The deep harms that have driven all of us into the present moment come out of some ancient wounds that our ancestors had no way to express.  I think of that when I’m curious about the old family stories that we never told in my family.  Why were they so quiet about our histories? 

But now is such a new time that the deep unsettlement of untold stories needs to be some part of our new institutions.  The kind of institutions that can be used to build the world where we’re all in this together, instead of hurting each other.

Brown has some powerful things to say about harm, race and healing.

“… not just what harm did I cause in this moment, or who called me in at this moment, but historically, what wave am I a part of changing? “

Or this clear distinction that lots of White people struggle with:

“There’s a real difference between niceness and kindness. That niceness is that desire to please and be polite and to accommodate even the harmful things. And then kindness is like that deeper, like I’m connected to the Earth, and from the Earth I can be compassionate to you. And I really love that … don’t be polite in the face of oppression. … There will always be room if you want to move towards the future, but I’m never going to be nice about them pulling me back into the past. No thank you.”

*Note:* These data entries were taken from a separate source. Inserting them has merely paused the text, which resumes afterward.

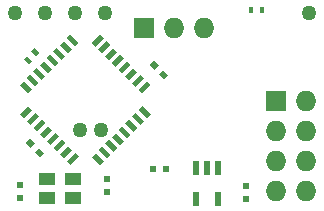
<source format=gts>
%FSLAX46Y46*%
G04 Gerber Fmt 4.6, Leading zero omitted, Abs format (unit mm)*
G04 Created by KiCad (PCBNEW (2014-10-27 BZR 5228)-product) date 4/10/2015 6:23:41 PM*
%MOMM*%
G01*
G04 APERTURE LIST*
%ADD10C,0.100000*%
%ADD11C,1.270000*%
%ADD12R,1.727200X1.727200*%
%ADD13O,1.727200X1.727200*%
%ADD14R,1.400000X1.100000*%
%ADD15R,0.500000X0.600000*%
%ADD16R,0.600000X0.500000*%
%ADD17R,0.400000X0.600000*%
%ADD18R,0.548640X1.198880*%
G04 APERTURE END LIST*
D10*
D11*
X1778000Y-1524000D03*
D12*
X12700000Y-2794000D03*
D13*
X15240000Y-2794000D03*
X17780000Y-2794000D03*
D12*
X23876000Y-9017000D03*
D13*
X26416000Y-9017000D03*
X23876000Y-11557000D03*
X26416000Y-11557000D03*
X23876000Y-14097000D03*
X26416000Y-14097000D03*
X23876000Y-16637000D03*
X26416000Y-16637000D03*
D11*
X4318000Y-1524000D03*
X6858000Y-1524000D03*
X9398000Y-1524000D03*
X26670000Y-1524000D03*
X9017000Y-11430000D03*
X7239000Y-11430000D03*
D14*
X4488000Y-15583000D03*
X4488000Y-17183000D03*
X6688000Y-17183000D03*
X6688000Y-15583000D03*
D10*
G36*
X6463721Y-14417348D02*
X6145820Y-14099447D01*
X6852927Y-13392340D01*
X7170828Y-13710241D01*
X6463721Y-14417348D01*
X6463721Y-14417348D01*
G37*
G36*
X5897965Y-13851592D02*
X5580064Y-13533691D01*
X6287171Y-12826584D01*
X6605072Y-13144485D01*
X5897965Y-13851592D01*
X5897965Y-13851592D01*
G37*
G36*
X5332209Y-13285835D02*
X5014308Y-12967934D01*
X5721415Y-12260827D01*
X6039316Y-12578728D01*
X5332209Y-13285835D01*
X5332209Y-13285835D01*
G37*
G36*
X4766453Y-12720079D02*
X4448552Y-12402178D01*
X5155659Y-11695071D01*
X5473560Y-12012972D01*
X4766453Y-12720079D01*
X4766453Y-12720079D01*
G37*
G36*
X4200697Y-12154323D02*
X3882796Y-11836422D01*
X4589903Y-11129315D01*
X4907804Y-11447216D01*
X4200697Y-12154323D01*
X4200697Y-12154323D01*
G37*
G36*
X3634941Y-11588567D02*
X3317040Y-11270666D01*
X4024147Y-10563559D01*
X4342048Y-10881460D01*
X3634941Y-11588567D01*
X3634941Y-11588567D01*
G37*
G36*
X3069184Y-11022811D02*
X2751283Y-10704910D01*
X3458390Y-9997803D01*
X3776291Y-10315704D01*
X3069184Y-11022811D01*
X3069184Y-11022811D01*
G37*
G36*
X2503428Y-10457055D02*
X2185527Y-10139154D01*
X2892634Y-9432047D01*
X3210535Y-9749948D01*
X2503428Y-10457055D01*
X2503428Y-10457055D01*
G37*
G36*
X8563843Y-4403825D02*
X8245942Y-4085924D01*
X8953049Y-3378817D01*
X9270950Y-3696718D01*
X8563843Y-4403825D01*
X8563843Y-4403825D01*
G37*
G36*
X12533116Y-8373098D02*
X12215215Y-8055197D01*
X12922322Y-7348090D01*
X13240223Y-7665991D01*
X12533116Y-8373098D01*
X12533116Y-8373098D01*
G37*
G36*
X11958379Y-7798362D02*
X11640478Y-7480461D01*
X12347585Y-6773354D01*
X12665486Y-7091255D01*
X11958379Y-7798362D01*
X11958379Y-7798362D01*
G37*
G36*
X11383643Y-7223625D02*
X11065742Y-6905724D01*
X11772849Y-6198617D01*
X12090750Y-6516518D01*
X11383643Y-7223625D01*
X11383643Y-7223625D01*
G37*
G36*
X10826867Y-6666849D02*
X10508966Y-6348948D01*
X11216073Y-5641841D01*
X11533974Y-5959742D01*
X10826867Y-6666849D01*
X10826867Y-6666849D01*
G37*
G36*
X10252131Y-6092113D02*
X9934230Y-5774212D01*
X10641337Y-5067105D01*
X10959238Y-5385006D01*
X10252131Y-6092113D01*
X10252131Y-6092113D01*
G37*
G36*
X9695355Y-5535337D02*
X9377454Y-5217436D01*
X10084561Y-4510329D01*
X10402462Y-4828230D01*
X9695355Y-5535337D01*
X9695355Y-5535337D01*
G37*
G36*
X9120618Y-4960601D02*
X8802717Y-4642700D01*
X9509824Y-3935593D01*
X9827725Y-4253494D01*
X9120618Y-4960601D01*
X9120618Y-4960601D01*
G37*
G36*
X2885450Y-8340769D02*
X2178343Y-7633662D01*
X2496244Y-7315761D01*
X3203351Y-8022868D01*
X2885450Y-8340769D01*
X2885450Y-8340769D01*
G37*
G36*
X3449410Y-7776809D02*
X2742303Y-7069702D01*
X3060204Y-6751801D01*
X3767311Y-7458908D01*
X3449410Y-7776809D01*
X3449410Y-7776809D01*
G37*
G36*
X4016962Y-7209257D02*
X3309855Y-6502150D01*
X3627756Y-6184249D01*
X4334863Y-6891356D01*
X4016962Y-7209257D01*
X4016962Y-7209257D01*
G37*
G36*
X4580922Y-6645297D02*
X3873815Y-5938190D01*
X4191716Y-5620289D01*
X4898823Y-6327396D01*
X4580922Y-6645297D01*
X4580922Y-6645297D01*
G37*
G36*
X5148475Y-6077744D02*
X4441368Y-5370637D01*
X4759269Y-5052736D01*
X5466376Y-5759843D01*
X5148475Y-6077744D01*
X5148475Y-6077744D01*
G37*
G36*
X5712435Y-5513784D02*
X5005328Y-4806677D01*
X5323229Y-4488776D01*
X6030336Y-5195883D01*
X5712435Y-5513784D01*
X5712435Y-5513784D01*
G37*
G36*
X6279987Y-4946232D02*
X5572880Y-4239125D01*
X5890781Y-3921224D01*
X6597888Y-4628331D01*
X6279987Y-4946232D01*
X6279987Y-4946232D01*
G37*
G36*
X6843947Y-4382272D02*
X6136840Y-3675165D01*
X6454741Y-3357264D01*
X7161848Y-4064371D01*
X6843947Y-4382272D01*
X6843947Y-4382272D01*
G37*
G36*
X8971009Y-14419144D02*
X8263902Y-13712037D01*
X8581803Y-13394136D01*
X9288910Y-14101243D01*
X8971009Y-14419144D01*
X8971009Y-14419144D01*
G37*
G36*
X9527785Y-13862368D02*
X8820678Y-13155261D01*
X9138579Y-12837360D01*
X9845686Y-13544467D01*
X9527785Y-13862368D01*
X9527785Y-13862368D01*
G37*
G36*
X10102521Y-13287631D02*
X9395414Y-12580524D01*
X9713315Y-12262623D01*
X10420422Y-12969730D01*
X10102521Y-13287631D01*
X10102521Y-13287631D01*
G37*
G36*
X10659297Y-12730856D02*
X9952190Y-12023749D01*
X10270091Y-11705848D01*
X10977198Y-12412955D01*
X10659297Y-12730856D01*
X10659297Y-12730856D01*
G37*
G36*
X11216073Y-12174080D02*
X10508966Y-11466973D01*
X10826867Y-11149072D01*
X11533974Y-11856179D01*
X11216073Y-12174080D01*
X11216073Y-12174080D01*
G37*
G36*
X11790809Y-11599343D02*
X11083702Y-10892236D01*
X11401603Y-10574335D01*
X12108710Y-11281442D01*
X11790809Y-11599343D01*
X11790809Y-11599343D01*
G37*
G36*
X12365546Y-11024607D02*
X11658439Y-10317500D01*
X11976340Y-9999599D01*
X12683447Y-10706706D01*
X12365546Y-11024607D01*
X12365546Y-11024607D01*
G37*
G36*
X12940282Y-10449871D02*
X12233175Y-9742764D01*
X12551076Y-9424863D01*
X13258183Y-10131970D01*
X12940282Y-10449871D01*
X12940282Y-10449871D01*
G37*
D15*
X2159000Y-16087000D03*
X2159000Y-17187000D03*
X9525000Y-16679000D03*
X9525000Y-15579000D03*
D10*
G36*
X13192182Y-5925736D02*
X13545736Y-5572182D01*
X13970000Y-5996446D01*
X13616446Y-6350000D01*
X13192182Y-5925736D01*
X13192182Y-5925736D01*
G37*
G36*
X13970000Y-6703554D02*
X14323554Y-6350000D01*
X14747818Y-6774264D01*
X14394264Y-7127818D01*
X13970000Y-6703554D01*
X13970000Y-6703554D01*
G37*
D16*
X13420000Y-14732000D03*
X14520000Y-14732000D03*
D10*
G36*
X2651182Y-12529736D02*
X3004736Y-12176182D01*
X3429000Y-12600446D01*
X3075446Y-12954000D01*
X2651182Y-12529736D01*
X2651182Y-12529736D01*
G37*
G36*
X3429000Y-13307554D02*
X3782554Y-12954000D01*
X4206818Y-13378264D01*
X3853264Y-13731818D01*
X3429000Y-13307554D01*
X3429000Y-13307554D01*
G37*
D15*
X21336000Y-17314000D03*
X21336000Y-16214000D03*
D10*
G36*
X3422487Y-4535249D02*
X3846751Y-4959513D01*
X3563909Y-5242355D01*
X3139645Y-4818091D01*
X3422487Y-4535249D01*
X3422487Y-4535249D01*
G37*
G36*
X2786091Y-5171645D02*
X3210355Y-5595909D01*
X2927513Y-5878751D01*
X2503249Y-5454487D01*
X2786091Y-5171645D01*
X2786091Y-5171645D01*
G37*
D17*
X21775000Y-1270000D03*
X22675000Y-1270000D03*
D18*
X18983960Y-14704060D03*
X18034000Y-14704060D03*
X17084040Y-14704060D03*
X17084040Y-17299940D03*
X18983960Y-17299940D03*
M02*

</source>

She’s talking about race oppression, but every harm people suffer responds like this. We’re all connected to the Earth, and from the Earth we can draw strength and compassion for ourselves and one another at this horrendously confusing time.  She (the Earth) is there for us no matter how this struggle plays out, win, lose or draw. 

I feel like there’s a deep well of hope in that thought.   One that I believe the DARPA geniuses will never have access to.   They’re so intent on becoming masters of the universe, they’ll never see the power of the Earth supporting we the people.  Which means we need to put down roots that strengthen that bond even more.